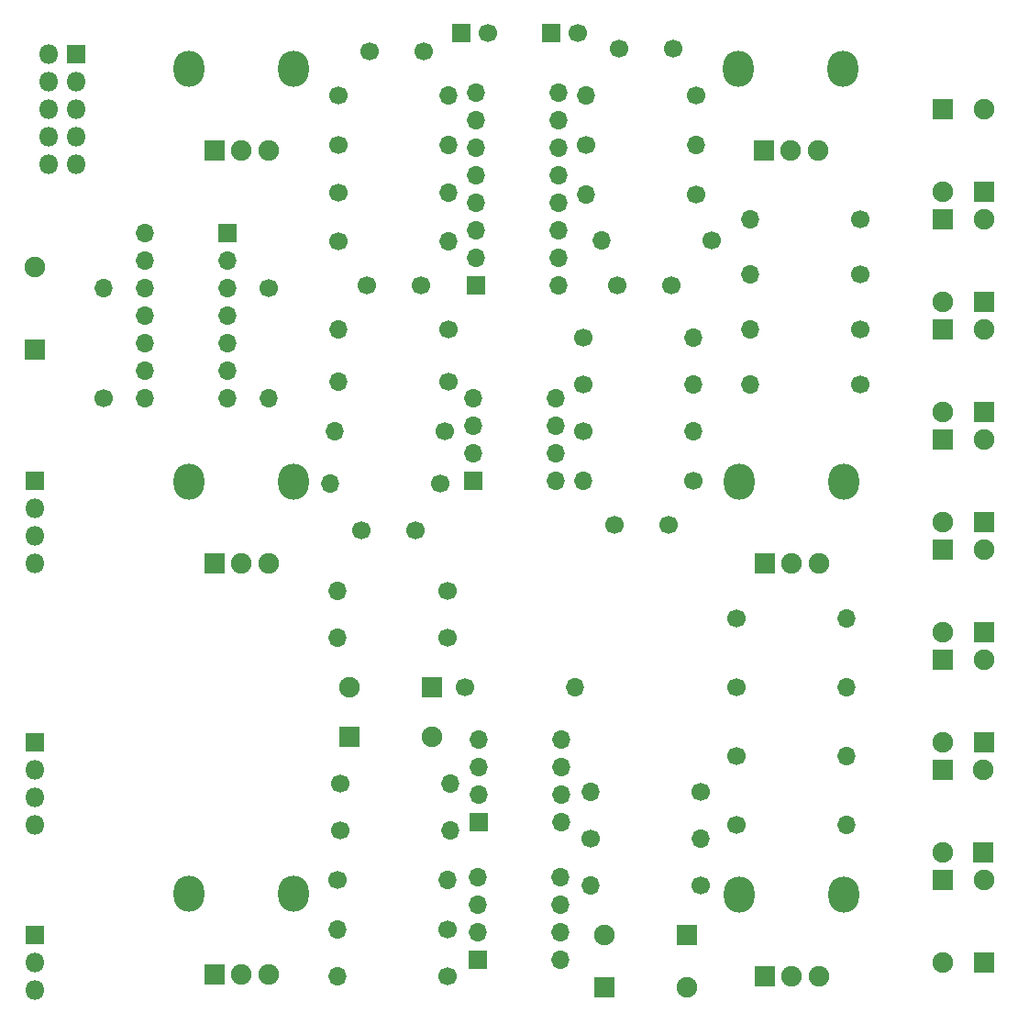
<source format=gbr>
G04 #@! TF.GenerationSoftware,KiCad,Pcbnew,5.1.6-c6e7f7d~86~ubuntu18.04.1*
G04 #@! TF.CreationDate,2020-06-20T10:04:16-04:00*
G04 #@! TF.ProjectId,wave_folder,77617665-5f66-46f6-9c64-65722e6b6963,rev?*
G04 #@! TF.SameCoordinates,Original*
G04 #@! TF.FileFunction,Soldermask,Bot*
G04 #@! TF.FilePolarity,Negative*
%FSLAX46Y46*%
G04 Gerber Fmt 4.6, Leading zero omitted, Abs format (unit mm)*
G04 Created by KiCad (PCBNEW 5.1.6-c6e7f7d~86~ubuntu18.04.1) date 2020-06-20 10:04:16*
%MOMM*%
%LPD*%
G01*
G04 APERTURE LIST*
%ADD10O,1.700000X1.700000*%
%ADD11R,1.700000X1.700000*%
%ADD12O,2.820000X3.340000*%
%ADD13C,1.900000*%
%ADD14R,1.900000X1.900000*%
%ADD15C,1.700000*%
%ADD16O,1.800000X1.800000*%
%ADD17R,1.800000X1.800000*%
%ADD18O,1.900000X1.900000*%
G04 APERTURE END LIST*
D10*
X142240000Y-73660000D03*
X149860000Y-88900000D03*
X142240000Y-76200000D03*
X149860000Y-86360000D03*
X142240000Y-78740000D03*
X149860000Y-83820000D03*
X142240000Y-81280000D03*
X149860000Y-81280000D03*
X142240000Y-83820000D03*
X149860000Y-78740000D03*
X142240000Y-86360000D03*
X149860000Y-76200000D03*
X142240000Y-88900000D03*
D11*
X149860000Y-73660000D03*
D10*
X180594000Y-140716000D03*
X172974000Y-133096000D03*
X180594000Y-138176000D03*
X172974000Y-135636000D03*
X180594000Y-135636000D03*
X172974000Y-138176000D03*
X180594000Y-133096000D03*
D11*
X172974000Y-140716000D03*
D10*
X180721000Y-128016000D03*
X173101000Y-120396000D03*
X180721000Y-125476000D03*
X173101000Y-122936000D03*
X180721000Y-122936000D03*
X173101000Y-125476000D03*
X180721000Y-120396000D03*
D11*
X173101000Y-128016000D03*
D10*
X180213000Y-96520000D03*
X172593000Y-88900000D03*
X180213000Y-93980000D03*
X172593000Y-91440000D03*
X180213000Y-91440000D03*
X172593000Y-93980000D03*
X180213000Y-88900000D03*
D11*
X172593000Y-96520000D03*
D10*
X180467000Y-78486000D03*
X172847000Y-60706000D03*
X180467000Y-75946000D03*
X172847000Y-63246000D03*
X180467000Y-73406000D03*
X172847000Y-65786000D03*
X180467000Y-70866000D03*
X172847000Y-68326000D03*
X180467000Y-68326000D03*
X172847000Y-70866000D03*
X180467000Y-65786000D03*
X172847000Y-73406000D03*
X180467000Y-63246000D03*
X172847000Y-75946000D03*
X180467000Y-60706000D03*
D11*
X172847000Y-78486000D03*
D12*
X197170000Y-134740000D03*
X206770000Y-134740000D03*
D13*
X204470000Y-142240000D03*
X201970000Y-142240000D03*
D14*
X199470000Y-142240000D03*
D12*
X146370000Y-134620000D03*
X155970000Y-134620000D03*
D13*
X153670000Y-142120000D03*
X151170000Y-142120000D03*
D14*
X148670000Y-142120000D03*
D12*
X197170000Y-96640000D03*
X206770000Y-96640000D03*
D13*
X204470000Y-104140000D03*
X201970000Y-104140000D03*
D14*
X199470000Y-104140000D03*
D12*
X146370000Y-96640000D03*
X155970000Y-96640000D03*
D13*
X153670000Y-104140000D03*
X151170000Y-104140000D03*
D14*
X148670000Y-104140000D03*
D12*
X197090000Y-58540000D03*
X206690000Y-58540000D03*
D13*
X204390000Y-66040000D03*
X201890000Y-66040000D03*
D14*
X199390000Y-66040000D03*
D12*
X146370000Y-58540000D03*
X155970000Y-58540000D03*
D13*
X153670000Y-66040000D03*
X151170000Y-66040000D03*
D14*
X148670000Y-66040000D03*
D10*
X183007000Y-60960000D03*
D15*
X193167000Y-60960000D03*
D10*
X183007000Y-70104000D03*
D15*
X193167000Y-70104000D03*
D10*
X193167000Y-65532000D03*
D15*
X183007000Y-65532000D03*
D10*
X184429400Y-74371200D03*
D15*
X194589400Y-74371200D03*
D10*
X182753000Y-96520000D03*
D15*
X192913000Y-96520000D03*
D10*
X192913000Y-83312000D03*
D15*
X182753000Y-83312000D03*
D10*
X192913000Y-87630000D03*
D15*
X182753000Y-87630000D03*
D10*
X192913000Y-91948000D03*
D15*
X182753000Y-91948000D03*
D10*
X138430000Y-78740000D03*
D15*
X138430000Y-88900000D03*
D10*
X153670000Y-88900000D03*
D15*
X153670000Y-78740000D03*
D10*
X181991000Y-115570000D03*
D15*
X171831000Y-115570000D03*
D10*
X170434000Y-124460000D03*
D15*
X160274000Y-124460000D03*
D10*
X170434000Y-128778000D03*
D15*
X160274000Y-128778000D03*
D10*
X160020000Y-106680000D03*
D15*
X170180000Y-106680000D03*
D10*
X160020000Y-110998000D03*
D15*
X170180000Y-110998000D03*
D10*
X160020000Y-142240000D03*
D15*
X170180000Y-142240000D03*
D10*
X160020000Y-137922000D03*
D15*
X170180000Y-137922000D03*
D10*
X170180000Y-133350000D03*
D15*
X160020000Y-133350000D03*
D10*
X170307000Y-74422000D03*
D15*
X160147000Y-74422000D03*
D10*
X170307000Y-65532000D03*
D15*
X160147000Y-65532000D03*
D10*
X160147000Y-82550000D03*
D15*
X170307000Y-82550000D03*
D10*
X170307000Y-60960000D03*
D15*
X160147000Y-60960000D03*
D10*
X170307000Y-69977000D03*
D15*
X160147000Y-69977000D03*
D10*
X160147000Y-87376000D03*
D15*
X170307000Y-87376000D03*
D10*
X159816800Y-91948000D03*
D15*
X169976800Y-91948000D03*
D10*
X159359600Y-96774000D03*
D15*
X169519600Y-96774000D03*
D10*
X183388000Y-133858000D03*
D15*
X193548000Y-133858000D03*
D10*
X193548000Y-129540000D03*
D15*
X183388000Y-129540000D03*
D10*
X207010000Y-128270000D03*
D15*
X196850000Y-128270000D03*
D10*
X207010000Y-121920000D03*
D15*
X196850000Y-121920000D03*
D10*
X207010000Y-115570000D03*
D15*
X196850000Y-115570000D03*
D10*
X207010000Y-109220000D03*
D15*
X196850000Y-109220000D03*
D10*
X183388000Y-125222000D03*
D15*
X193548000Y-125222000D03*
D10*
X198120000Y-87630000D03*
D15*
X208280000Y-87630000D03*
D10*
X198120000Y-82550000D03*
D15*
X208280000Y-82550000D03*
D10*
X198120000Y-77470000D03*
D15*
X208280000Y-77470000D03*
D10*
X198120000Y-72390000D03*
D15*
X208280000Y-72390000D03*
D16*
X133350000Y-67310000D03*
X135890000Y-67310000D03*
X133350000Y-64770000D03*
X135890000Y-64770000D03*
X133350000Y-62230000D03*
X135890000Y-62230000D03*
X133350000Y-59690000D03*
X135890000Y-59690000D03*
X133350000Y-57150000D03*
D17*
X135890000Y-57150000D03*
D16*
X132080000Y-104140000D03*
X132080000Y-101600000D03*
X132080000Y-99060000D03*
D17*
X132080000Y-96520000D03*
D16*
X132080000Y-128270000D03*
X132080000Y-125730000D03*
X132080000Y-123190000D03*
D17*
X132080000Y-120650000D03*
D16*
X132080000Y-143510000D03*
X132080000Y-140970000D03*
D17*
X132080000Y-138430000D03*
D18*
X132080000Y-76835000D03*
D14*
X132080000Y-84455000D03*
D18*
X168783000Y-120142000D03*
D14*
X161163000Y-120142000D03*
D18*
X161163000Y-115570000D03*
D14*
X168783000Y-115570000D03*
D18*
X184658000Y-138430000D03*
D14*
X192278000Y-138430000D03*
D18*
X192278000Y-143256000D03*
D14*
X184658000Y-143256000D03*
D18*
X219710000Y-133350000D03*
D14*
X219710000Y-140970000D03*
D18*
X219666000Y-123190000D03*
D14*
X219666000Y-130810000D03*
D18*
X219710000Y-113030000D03*
D14*
X219710000Y-120650000D03*
D18*
X219710000Y-102870000D03*
D14*
X219710000Y-110490000D03*
D18*
X219710000Y-92710000D03*
D14*
X219710000Y-100330000D03*
D18*
X219710000Y-82550000D03*
D14*
X219710000Y-90170000D03*
D18*
X219710000Y-72390000D03*
D14*
X219710000Y-80010000D03*
D18*
X219710000Y-62230000D03*
D14*
X219710000Y-69850000D03*
D18*
X215900000Y-140970000D03*
D14*
X215900000Y-133350000D03*
D18*
X215900000Y-130810000D03*
D14*
X215900000Y-123190000D03*
D18*
X215900000Y-120650000D03*
D14*
X215900000Y-113030000D03*
D18*
X215900000Y-110490000D03*
D14*
X215900000Y-102870000D03*
D18*
X215900000Y-100330000D03*
D14*
X215900000Y-92710000D03*
D18*
X215900000Y-90170000D03*
D14*
X215900000Y-82550000D03*
D18*
X215900000Y-80010000D03*
D14*
X215900000Y-72390000D03*
D18*
X215900000Y-69850000D03*
D14*
X215900000Y-62230000D03*
D15*
X173950000Y-55245000D03*
D11*
X171450000Y-55245000D03*
D15*
X182245000Y-55245000D03*
D11*
X179745000Y-55245000D03*
D15*
X186055000Y-56642000D03*
X191055000Y-56642000D03*
X185881000Y-78486000D03*
X190881000Y-78486000D03*
X185627000Y-100584000D03*
X190627000Y-100584000D03*
X167767000Y-78486000D03*
X162767000Y-78486000D03*
X168021000Y-56896000D03*
X163021000Y-56896000D03*
X167259000Y-101092000D03*
X162259000Y-101092000D03*
M02*

</source>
-*-*-
What you need to do:
Please work out the number of lines in the listing that hold "APERTURE". Nothing besides the number is wanted.

Final answer:
2